Re: [alacoun] Library of Congress Working Group

From: Erin Stalberg <erin_stalberg_at_nyob>
Date: Wed, 11 Jun 2008 17:55:07 -0400
To: NGC4LIB_at_LISTSERV.ND.EDU
Geoff Sinclair wrote:
 > I suspect LOC didn't put these data in the MARC record because they
 > could more easily divide the metadata production workflow among
 > different groups of staff.

LC has been putting this info. into MARC records for the last couple of
years:  http://www.loc.gov/catdir/beat/mg505.html

"On February 1, 2005, the Library of Congress began enriching
bibliographic records with scanned table of contents data in field 505,
adding information that was previously available only via 856 links.
This BEAT project is adding full text table of contents (TOC) data to
catalog records - - information that was previously available only
through links from within catalog records to LC's web-based TOCs for
those items. In addition to English language materials, the project has
recently expanded to include items in German.  Since the scanned table
of contents come in a wide variety of formats and structures, some
errors are to be expected in the placement and configuration of the 505
textual strings. Space, hyphen, hyphen, space will be inserted after
each line break within the table of contents. Chapter and page numbers
will appear as captured from the scanned table of contents images. The
505 data will not undergo review for punctuation.  LC records with
existing 856 links to table of contents texts will be batched processed,
modified and redistributed until most of the records containing links
from the 856 to LC’s web-based dTOC (digital table of contents) records
are enhanced." (more on the website)

* **Data segment**
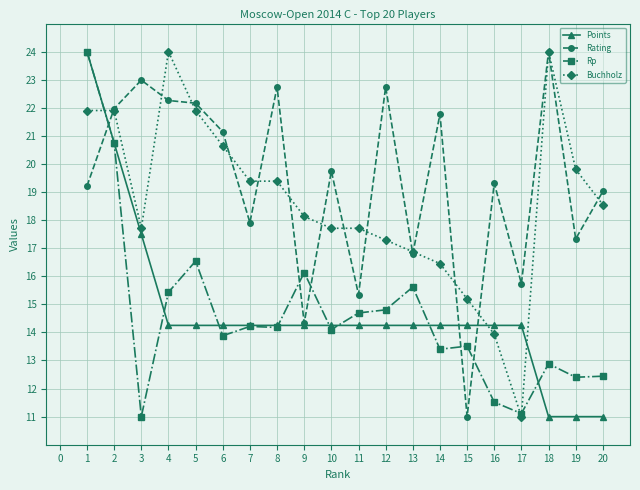

True or false: Points has a value of 6.6 at 19.

False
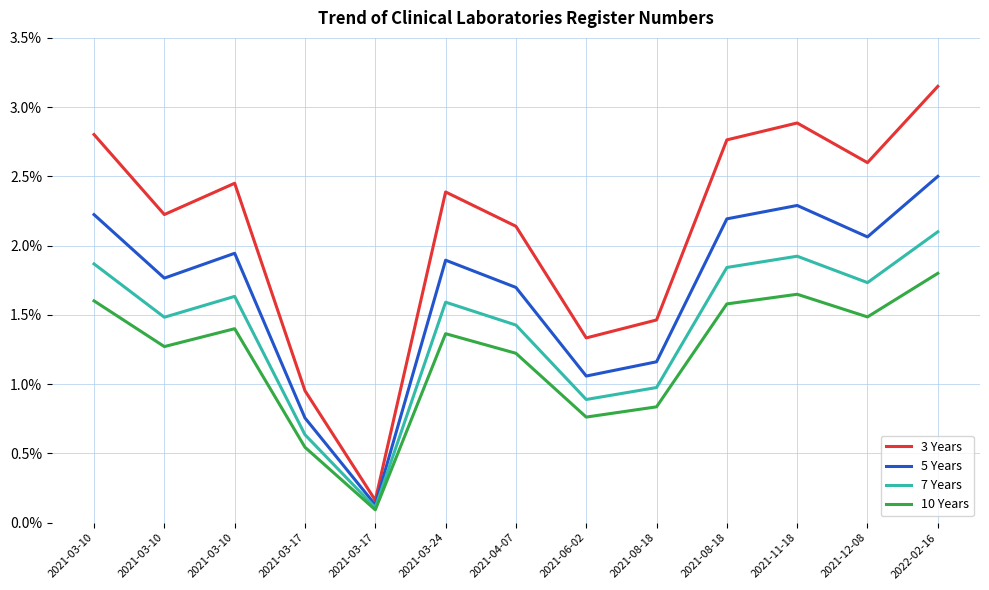

Which category has the lowest value in the 5 Years series?

2021-03-17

* **Exercise instructions**
1. In the mailing-list post, copy out everything from "Re: [alacoun] Library" down to "groups of staff.", substituting "cataloging workflow" for "metadata production workflow".
2. Condense the paragraph of the mailing-list post that begins "On February 1, 2005" into a bulleted list that keeps its main facts.
The listing has no connection to the mailing-list post.

* **List of answers**
1.
Re: [alacoun] Library of Congress Working Group

From: Erin Stalberg <erin_stalberg_at_nyob>
Date: Wed, 11 Jun 2008 17:55:07 -0400
To: NGC4LIB_at_LISTSERV.ND.EDU
Geoff Sinclair wrote:
 > I suspect LOC didn't put these data in the MARC record because they
 > could more easily divide the cataloging workflow among
 > different groups of staff.

2.
- Since February 1, 2005, the Library of Congress has enriched bibliographic records with scanned table of contents data in field 505.
- This information was previously available only through 856 links to LC's web-based TOCs.
- The BEAT project covers English-language materials and has recently expanded to include items in German.
- Because scanned TOCs vary widely in format and structure, some errors are expected in the placement and configuration of the 505 text.
- Space, hyphen, hyphen, space is inserted after each line break.
- Chapter and page numbers appear as captured from the scanned images.
- The 505 data is not reviewed for punctuation.
- LC records with existing 856 links to table of contents texts will be batch processed, modified and redistributed until most records linking to LC's dTOC records are enhanced.